Weitz argues that the trial court erred in permitting evidence of prior bad acts to be introduced before the jury. He relies on Alaska Rules of Evidence 403 and 404(b). The evidence consisted of the testimony of four witnesses who were friends of Weitz about conversations they had with him pri- or to the shooting, and the testimony of a police officer about an outstanding warrant for Weitz’s arrest. Lonie Nelson testified that Weitz told him that Weitz had been in jail, that he did not want to go back, and in addition, on one occasion Weitz said, “If he ever went back, it would be in a pine box and he would be taking some of the motherfuckers with him.”

Vicky Maison testified that Weitz told her that on an earlier occasion, he had stolen a motorcycle, and was stopped by a police officer, that the officer attempted to handcuff him, and that Weitz had broken away and escaped. She also testified that Weitz had altered his appearance and changed his name.

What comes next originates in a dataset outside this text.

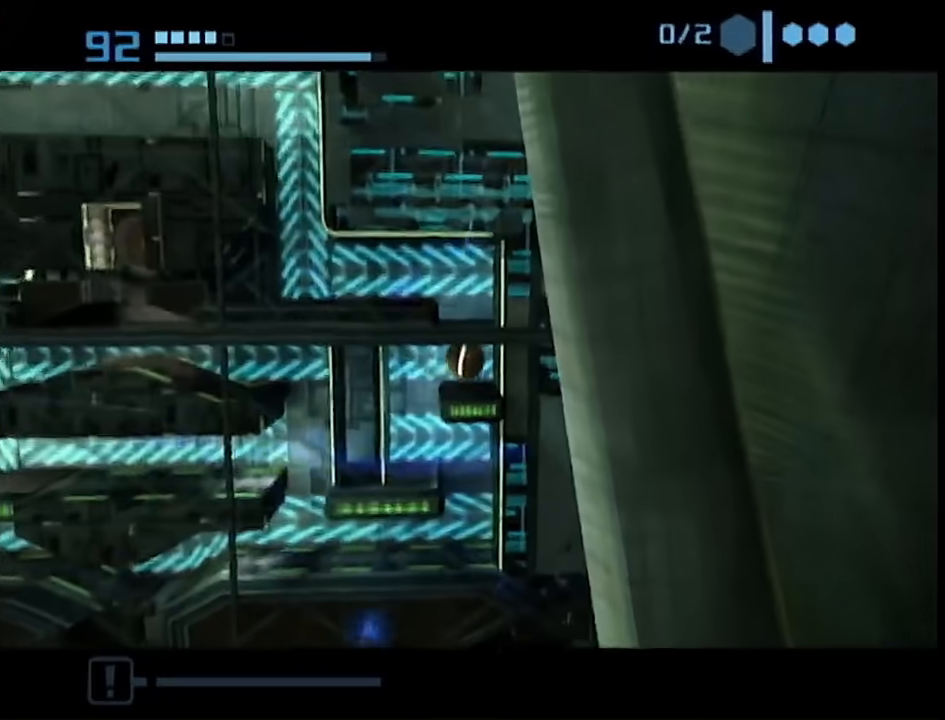
{"buttons": [], "left_stick": "center", "right_stick": "center", "events": [[33, "A", "up"]]}
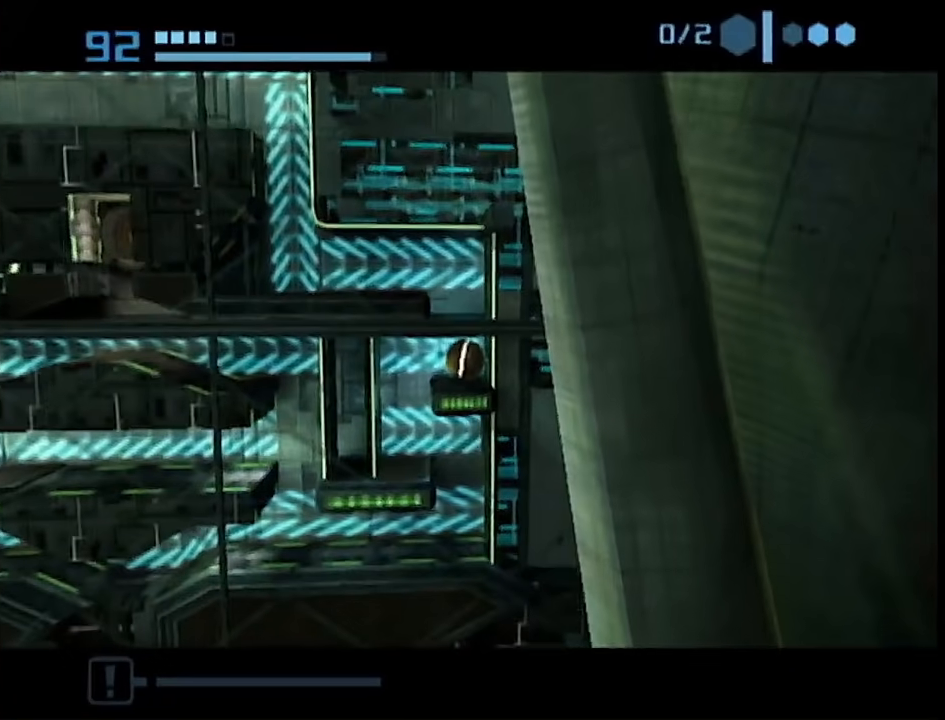
{"buttons": [], "left_stick": "left", "right_stick": "center", "events": [[500, "left_stick", "left"]]}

She was asked:

Q. After that conversation, what affect did that have on you?
A. It upset me really bad because there was just something in the way he said what he said that I felt sooner or later somebody was going to get hurt.

Donna Russell testified that on the night preceding the homicide, Weitz told her about stealing the motorcycle and that he had been in prison before. Weitz told Russell that he would never go back to prison, that they would have to kill him first.

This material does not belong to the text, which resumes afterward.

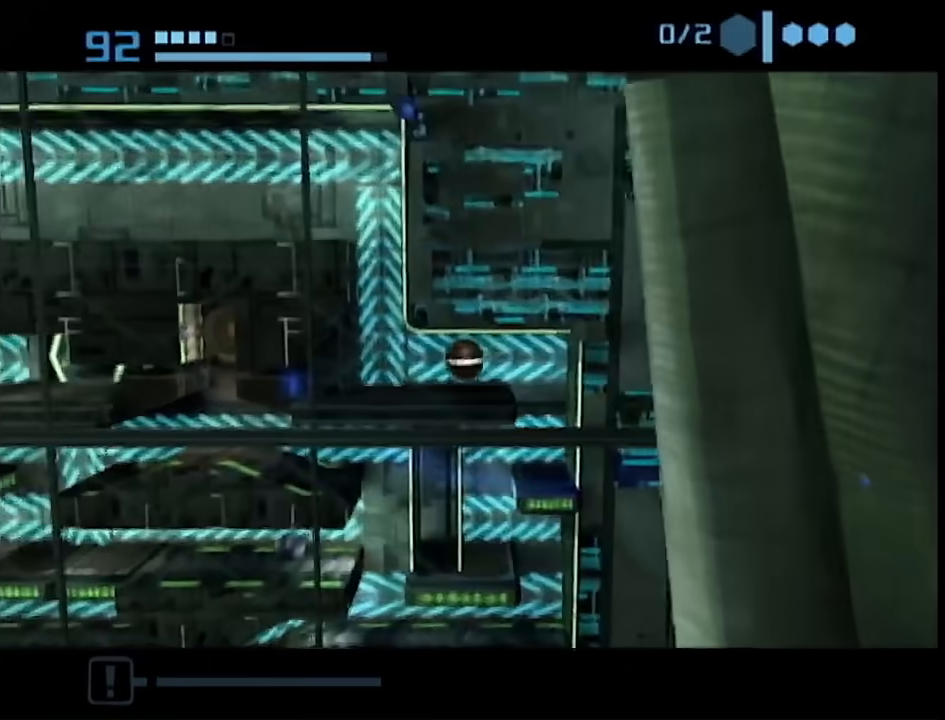
{"buttons": ["R1"], "left_stick": "up", "right_stick": "center", "events": [[233, "R1", "up"], [233, "left_stick", "up"], [300, "R1", "down"], [417, "R1", "up"], [450, "R1", "down"]]}
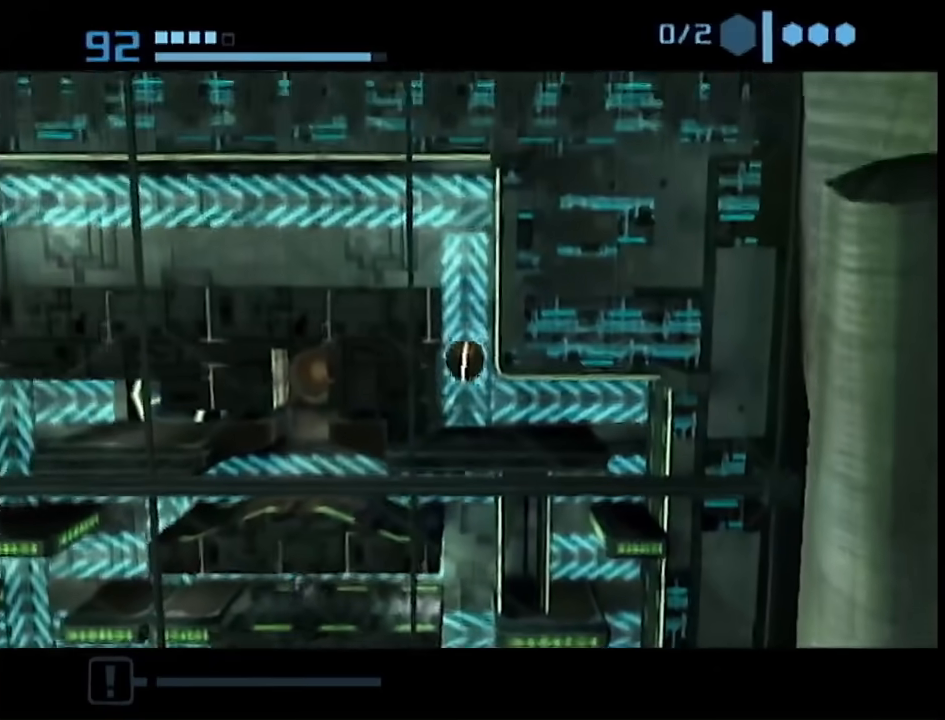
{"buttons": ["R1"], "left_stick": "left", "right_stick": "center", "events": [[83, "R1", "up"], [167, "R1", "down"], [167, "left_stick", "up-left"], [417, "left_stick", "left"]]}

Anchorage Police Officer Robert Dinwid-die testified without objection that an arrest warrant had been issued for Weitz on June 30, 1986. In addition, he testified that a search warrant was issued for an apartment where Weitz was to be located. At the time of the search, no one was home and a copy of the warrant was left.

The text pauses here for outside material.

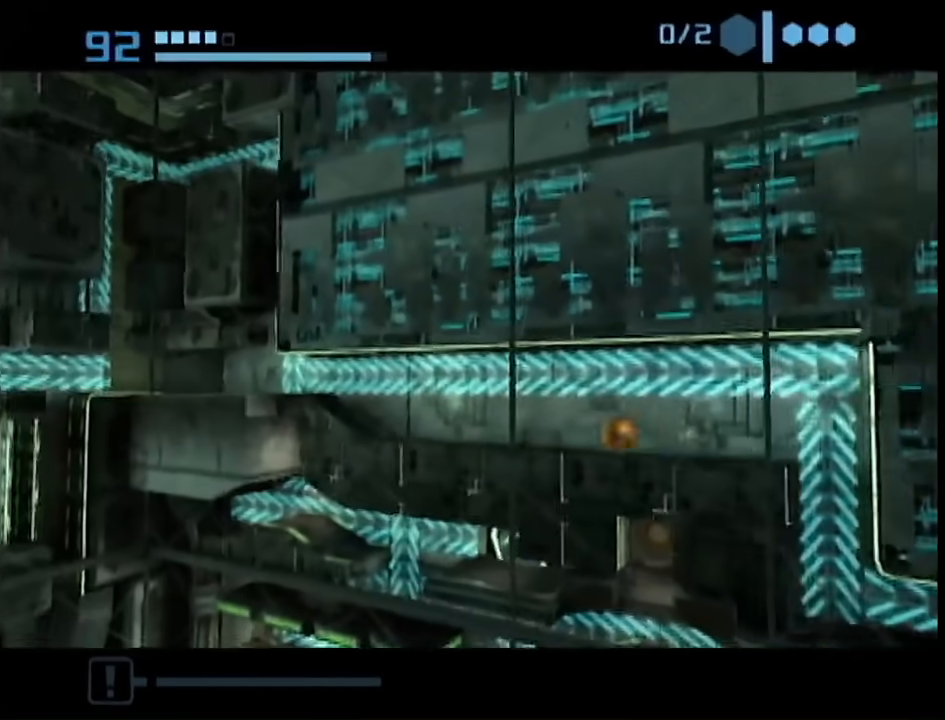
{"buttons": [], "left_stick": "left", "right_stick": "center", "events": [[17, "B", "up"]]}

Finally, Steve McDougald testified that he was a passenger in the Toyota with Weitz at the time Weitz was stopped by Officer Mittasch. McDougald stated:

[Weitz] started turning corners and then he started pulling over and he said something about the tail-lights must be out and then he said something about that he had just hit a Qwik Stop — robbed a Qwik Stop and that he’s not going back to jail, that he’s going to waste the cop.

The trial court’s admission of evidence under Alaska Evidence Rules 403 and 404(b) will be reversed by this court only for an abuse of discretion. Vessell v. State, 624 P.2d 275, 278 (Alaska 1981). The supreme court has approved the admission of evidence of other crimes, wrongs, or acts, where it has been offered to prove motive or intent. Adkinson v. State, 611 P.2d 528, 531 & n. 6 (Alaska 1980), cert. *956 denied, 449 U.S. 876, 101 S.Ct. 219, 66 L.Ed.2d 97 (1980).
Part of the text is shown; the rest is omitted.